Neil Runge | Staff Writer

01/31/19

There are very few things more disappointing than a movie that seemed like it was going to be celebrity-filled and action-packed but turned out to be a confusing, gory mess. Netflix’s Polar is an example of that.

Based on a webcomic-turned-graphic novel of the same name, this film stars Mads Mikkelsen as an assassin named Duncan who’s in the process of retiring. It is a mashed-together, jump-cut-riddled disaster. Here’s the catch: if he gets killed before he’s officially retired, all the money he’s earned goes back to the agency he works for.

With that simple of a plot, it’d be easy to have a story crammed with action and violence. An aging agent versus a whole crowd of people who want his money could have easily drawn in action movie fans. It could have been a tale driven by outstanding actors and amazing camera work.

What Polar is, however, is a  movie that gives no explanation for anything really. Vanessa Hudgens’ character who lives next door to Duncan doesn’t seem to have any thought put into her. Nor do many of the other characters who names have either been changed from their possible source material counterparts or who never existed in the graphic novel to begin with.

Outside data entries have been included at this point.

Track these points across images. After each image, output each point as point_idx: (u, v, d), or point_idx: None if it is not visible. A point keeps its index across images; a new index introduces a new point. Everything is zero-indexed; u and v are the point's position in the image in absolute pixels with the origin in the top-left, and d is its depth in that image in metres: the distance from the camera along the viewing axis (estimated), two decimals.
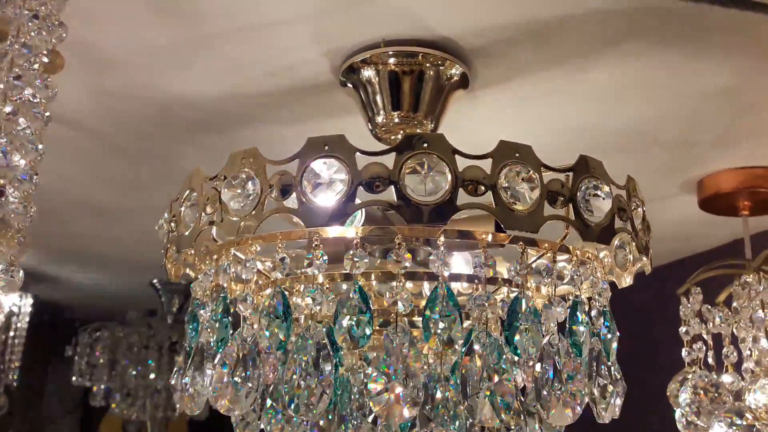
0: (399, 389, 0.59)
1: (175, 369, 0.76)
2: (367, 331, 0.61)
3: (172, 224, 0.76)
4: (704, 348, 1.03)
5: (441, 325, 0.61)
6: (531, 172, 0.64)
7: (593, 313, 0.71)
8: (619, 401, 0.71)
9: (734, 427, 0.89)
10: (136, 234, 1.93)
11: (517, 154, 0.64)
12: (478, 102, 1.04)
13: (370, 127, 0.95)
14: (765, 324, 0.87)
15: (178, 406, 0.75)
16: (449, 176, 0.62)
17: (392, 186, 0.61)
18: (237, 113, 1.11)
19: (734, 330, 1.04)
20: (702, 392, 0.98)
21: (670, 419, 1.18)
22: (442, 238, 0.64)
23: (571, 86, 1.01)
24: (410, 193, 0.61)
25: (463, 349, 0.62)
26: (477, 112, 1.06)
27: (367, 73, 0.93)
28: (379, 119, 0.93)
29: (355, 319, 0.61)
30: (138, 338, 2.25)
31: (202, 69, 0.98)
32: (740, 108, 1.07)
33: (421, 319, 0.64)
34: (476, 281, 0.68)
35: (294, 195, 0.64)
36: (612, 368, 0.71)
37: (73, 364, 2.32)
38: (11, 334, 2.30)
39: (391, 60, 0.91)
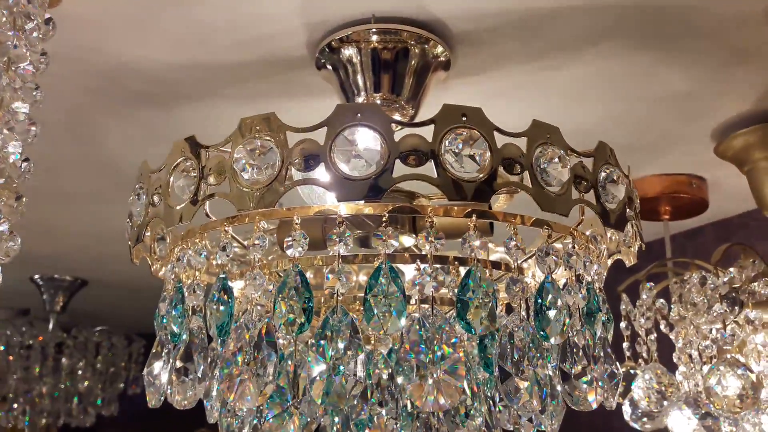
0: (435, 375, 0.56)
1: (150, 359, 0.68)
2: (403, 315, 0.56)
3: (154, 197, 0.67)
4: (654, 341, 1.08)
5: (478, 309, 0.58)
6: (562, 154, 0.62)
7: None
8: (617, 390, 0.72)
9: (692, 416, 0.93)
10: (25, 221, 1.73)
11: (548, 135, 0.63)
12: (449, 93, 1.02)
13: None
14: (723, 316, 0.92)
15: (153, 401, 0.67)
16: (488, 153, 0.59)
17: (431, 160, 0.58)
18: (189, 86, 1.02)
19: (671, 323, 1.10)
20: (657, 384, 1.02)
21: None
22: (473, 217, 0.61)
23: (542, 83, 1.02)
24: (450, 168, 0.58)
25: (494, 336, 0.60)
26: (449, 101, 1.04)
27: (348, 51, 0.88)
28: (359, 101, 0.89)
29: (388, 302, 0.56)
30: (19, 340, 2.02)
31: (164, 33, 0.89)
32: (686, 114, 1.13)
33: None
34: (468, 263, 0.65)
35: (320, 167, 0.58)
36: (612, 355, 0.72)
37: None
38: None
39: (375, 38, 0.87)
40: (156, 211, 0.67)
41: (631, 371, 1.14)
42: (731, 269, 0.97)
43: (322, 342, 0.56)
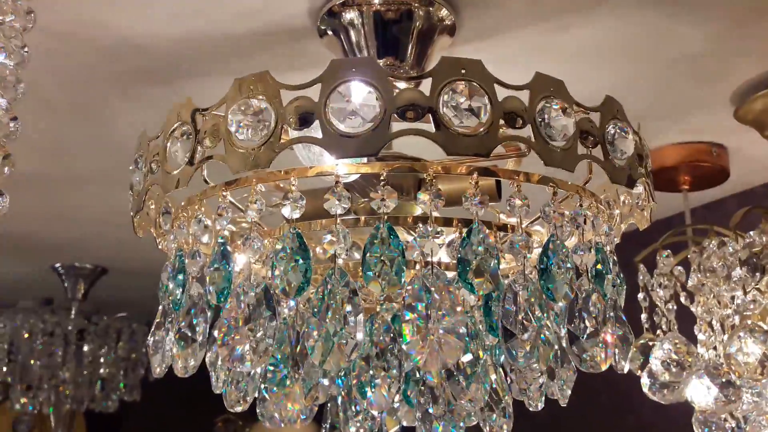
0: (436, 336, 0.54)
1: (153, 330, 0.67)
2: (403, 273, 0.55)
3: (152, 165, 0.66)
4: (672, 311, 1.05)
5: (479, 268, 0.56)
6: (567, 108, 0.60)
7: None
8: (629, 354, 0.70)
9: (713, 384, 0.90)
10: (44, 208, 1.74)
11: (551, 89, 0.61)
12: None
13: None
14: (743, 281, 0.89)
15: (157, 369, 0.67)
16: (488, 106, 0.57)
17: (429, 114, 0.56)
18: (193, 61, 1.01)
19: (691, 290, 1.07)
20: (675, 354, 0.99)
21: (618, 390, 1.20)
22: (475, 175, 0.59)
23: (551, 46, 0.99)
24: (449, 122, 0.56)
25: (499, 294, 0.58)
26: None
27: (350, 15, 0.86)
28: None
29: (387, 260, 0.55)
30: (42, 327, 2.05)
31: (163, 5, 0.88)
32: (702, 76, 1.10)
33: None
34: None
35: (315, 124, 0.57)
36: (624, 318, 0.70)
37: None
38: None
39: (377, 0, 0.85)
40: (155, 178, 0.66)
41: (650, 343, 1.12)
42: (751, 232, 0.94)
43: (321, 305, 0.55)
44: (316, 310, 0.55)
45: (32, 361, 2.00)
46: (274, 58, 0.98)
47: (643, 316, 1.12)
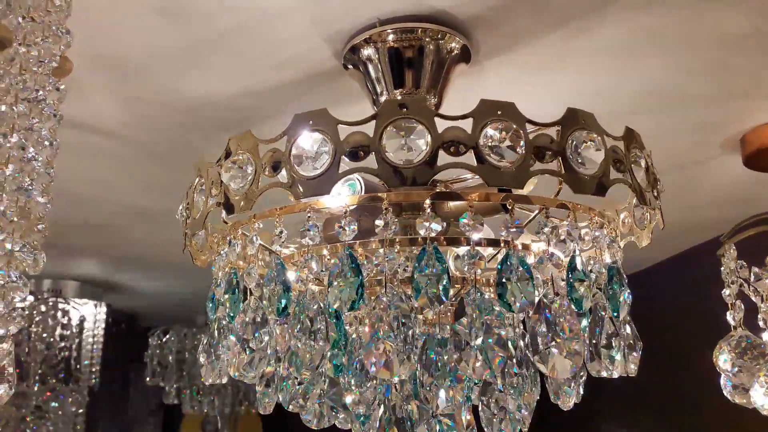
0: (393, 349, 0.61)
1: (201, 345, 0.81)
2: (357, 294, 0.63)
3: (187, 211, 0.80)
4: (742, 308, 1.00)
5: (430, 284, 0.62)
6: (514, 129, 0.64)
7: (596, 267, 0.71)
8: (633, 358, 0.71)
9: None
10: (174, 237, 2.01)
11: (499, 112, 0.65)
12: (484, 75, 1.04)
13: (375, 108, 0.97)
14: None
15: (204, 378, 0.80)
16: (428, 138, 0.63)
17: (373, 153, 0.63)
18: (254, 110, 1.15)
19: None
20: (742, 352, 0.95)
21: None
22: (428, 201, 0.65)
23: (578, 48, 0.99)
24: (390, 157, 0.63)
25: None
26: (484, 85, 1.06)
27: (367, 52, 0.94)
28: (383, 99, 0.95)
29: (345, 282, 0.63)
30: (200, 338, 2.35)
31: (217, 68, 1.03)
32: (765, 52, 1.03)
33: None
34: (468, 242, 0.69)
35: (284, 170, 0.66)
36: (624, 324, 0.71)
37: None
38: (89, 340, 2.44)
39: (390, 37, 0.92)
40: (189, 222, 0.80)
41: None
42: None
43: (293, 320, 0.65)
44: (293, 330, 0.65)
45: (197, 370, 2.30)
46: (320, 97, 1.09)
47: (728, 313, 1.07)
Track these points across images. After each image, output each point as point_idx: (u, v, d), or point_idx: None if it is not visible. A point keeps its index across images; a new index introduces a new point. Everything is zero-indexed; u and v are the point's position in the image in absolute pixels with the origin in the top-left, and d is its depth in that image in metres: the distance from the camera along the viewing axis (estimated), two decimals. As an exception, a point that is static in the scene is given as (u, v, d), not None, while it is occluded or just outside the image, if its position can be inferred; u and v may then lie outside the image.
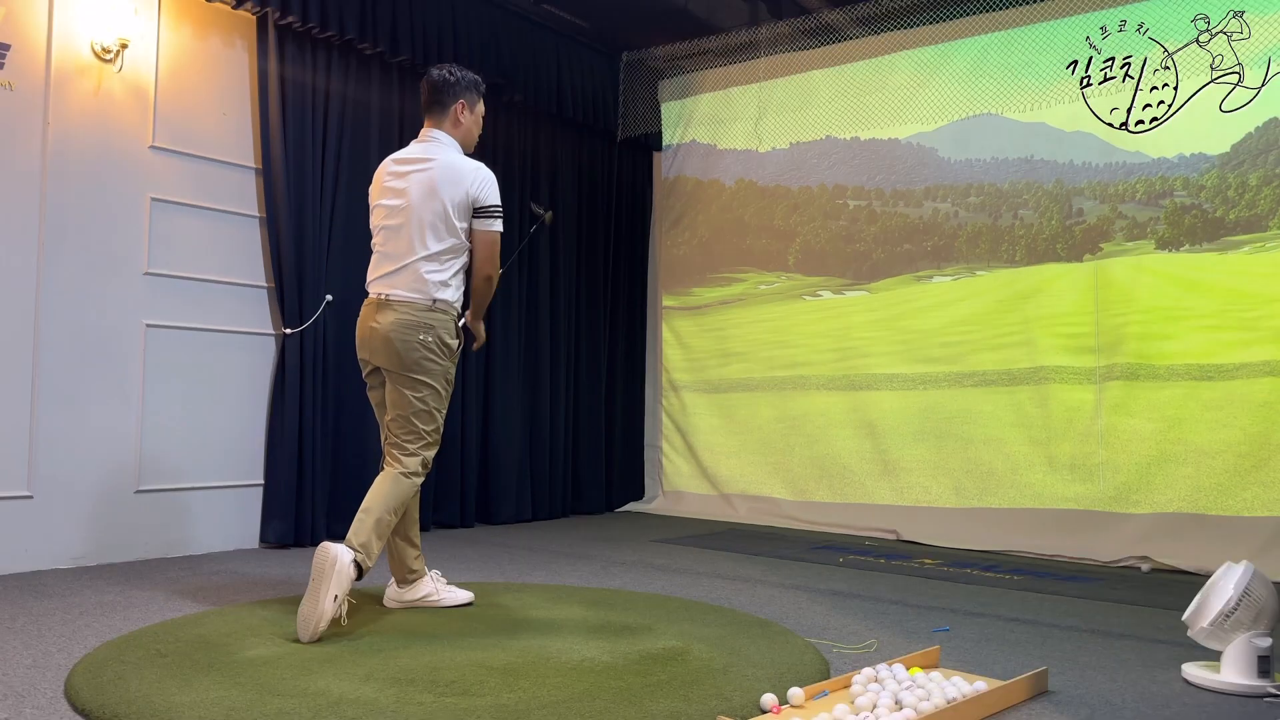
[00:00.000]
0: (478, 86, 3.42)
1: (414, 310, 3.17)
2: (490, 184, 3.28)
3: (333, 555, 2.85)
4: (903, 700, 2.27)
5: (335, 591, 2.84)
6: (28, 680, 2.44)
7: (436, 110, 3.35)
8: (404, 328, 3.16)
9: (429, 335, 3.18)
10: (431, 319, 3.18)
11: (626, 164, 6.87)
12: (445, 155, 3.28)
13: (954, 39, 5.66)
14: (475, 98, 3.40)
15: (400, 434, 3.20)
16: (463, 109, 3.37)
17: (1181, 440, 4.89)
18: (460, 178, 3.24)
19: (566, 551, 4.81)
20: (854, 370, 6.03)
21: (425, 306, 3.18)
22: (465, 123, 3.38)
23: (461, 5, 5.51)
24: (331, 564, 2.84)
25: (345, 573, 2.87)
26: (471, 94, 3.39)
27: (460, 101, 3.36)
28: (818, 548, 5.19)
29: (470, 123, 3.40)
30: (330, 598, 2.82)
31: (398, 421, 3.21)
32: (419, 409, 3.20)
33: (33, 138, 4.02)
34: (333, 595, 2.83)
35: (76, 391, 4.11)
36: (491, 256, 3.29)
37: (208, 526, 4.51)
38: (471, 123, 3.41)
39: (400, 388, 3.19)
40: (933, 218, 5.83)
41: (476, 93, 3.41)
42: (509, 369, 5.93)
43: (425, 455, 3.22)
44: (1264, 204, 4.77)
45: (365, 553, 2.95)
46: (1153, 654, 3.03)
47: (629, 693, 2.38)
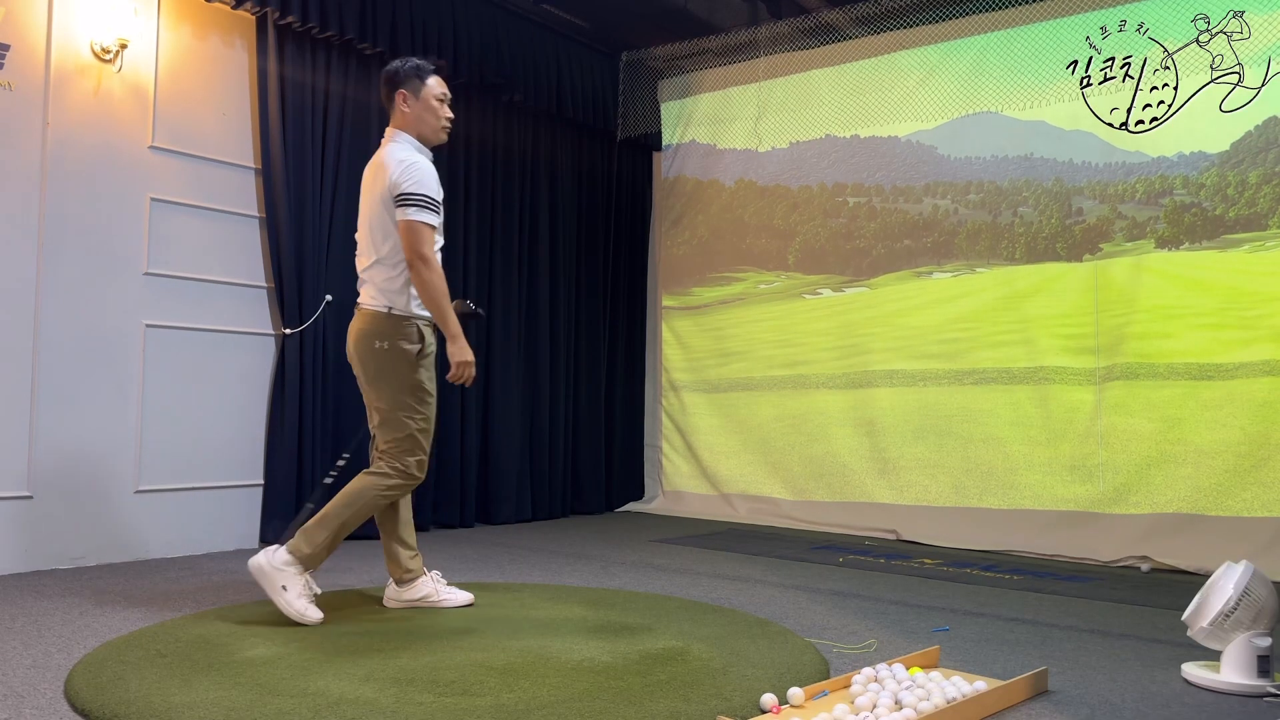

The connections to the comic are loose at best, and at worst, just a nod to it; a two-hour long Easter egg.

On top of all of this are the confusing jump cuts between Duncan and the antagonists, a group of agents that work for the same company as Duncan. The time jumps that might not be time jumps because of the way it was edited makes it seem like time has passed when it might not have. There’s also the fact that almost all of the movie didn’t happen in the webcomic or the graphic novel lead to more questions asked than answered.

The comic was nothing but action with occasional sexual panels of half-naked women, albeit used in a positive way. It shows women taking their bodies and the stereotypes put against them to their advantage. The women in the comic use their bodies as a weapon. The film Polar, however, is made up of senseless violence, gratuitous swearing and just left me confused in my seat.

One of the only major positives is that Mads Mikkelsen gives an amazing performance. He nailed the role of a stoic and traumatized hero. Having played Hannibal Lecter, who’s a vastly different type of killer, it was nice to see him act as someone gruffer. Unfortunately, Mikkelsen was just surrounded by a cast of actors and characters that were subpar and one-note.

The other positive is that the color palette. The characters wear bright outfits — It doesn’t fall into the trope of many actions movies, where the palette is made of grays, dark blues and blacks, it’s a palette that can be seen in real life.

What Mikkelsen brought to the table was what made the movie watchable. He brought an expected amazing performance to a movie that otherwise would have just been nothing.

B-list at best, Polar is a movie to put on to see Mads Mikkelsen look thoroughly husky, to see him fight people and to see a few unknown actors try their best.